Clearly, there are a large number of methodological issues to consider in sexuality research design with T in humans. Some of these issues become more or less relevant depending on the question under investigation, and accordingly this review does not suggest or recommend that researchers attend to every possible confound and issue. Instead, this review has provided context for a variety of confounds along with some notions of how researchers currently address them methodologically, focusing especially on pragmatic and resource-efficient methods. There are a large host of issues this review did not cover, including post-collection methodological concerns. Furthermore, we did not address the relative effect sizes of the various methodological issues on T, and an examination of these issues via meta-analysis remains an area for future research (although a potentially challenging one given that few studies report effect sizes). Still, this review attempted to fill the gap in methodological reviews on T for human sexuality research and for human behavioral research in general, given that no contemporary examples exist in contrast to other hormones.
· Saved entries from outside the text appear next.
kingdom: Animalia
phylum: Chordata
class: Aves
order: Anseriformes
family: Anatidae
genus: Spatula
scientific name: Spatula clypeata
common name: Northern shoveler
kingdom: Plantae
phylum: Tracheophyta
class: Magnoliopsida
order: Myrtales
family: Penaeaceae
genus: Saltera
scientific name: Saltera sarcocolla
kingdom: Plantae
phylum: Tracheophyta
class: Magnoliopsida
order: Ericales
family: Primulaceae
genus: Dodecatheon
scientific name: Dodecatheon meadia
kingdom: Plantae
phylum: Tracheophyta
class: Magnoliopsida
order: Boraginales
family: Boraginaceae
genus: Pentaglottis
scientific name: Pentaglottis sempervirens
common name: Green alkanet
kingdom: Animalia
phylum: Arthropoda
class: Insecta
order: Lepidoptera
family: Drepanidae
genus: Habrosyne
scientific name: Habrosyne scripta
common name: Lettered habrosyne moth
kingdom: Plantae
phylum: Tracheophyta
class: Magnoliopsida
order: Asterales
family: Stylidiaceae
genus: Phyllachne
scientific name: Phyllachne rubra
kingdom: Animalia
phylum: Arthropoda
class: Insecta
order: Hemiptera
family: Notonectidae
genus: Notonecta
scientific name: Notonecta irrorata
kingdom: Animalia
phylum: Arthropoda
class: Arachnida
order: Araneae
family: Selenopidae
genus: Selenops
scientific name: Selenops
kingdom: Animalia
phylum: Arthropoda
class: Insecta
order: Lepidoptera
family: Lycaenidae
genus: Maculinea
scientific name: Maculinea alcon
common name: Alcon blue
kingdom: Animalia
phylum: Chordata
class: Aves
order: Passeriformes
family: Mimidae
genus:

Addressing relevant issues may only entail the addition of a few short questions or very minor adjustments to research design. The benefit of doing so is the increase in methodological rigor that should result in lower variation and increased ability to detect effects. Additional benefits of addressing potential confounds include the possibility of identifying under-researched or unknown effects or groups, and also engendering positive regard among participants. Attending to issues in design will help novices engage in evidence-based best practices for research with T, and strengthen the field of sexuality research with T in humans.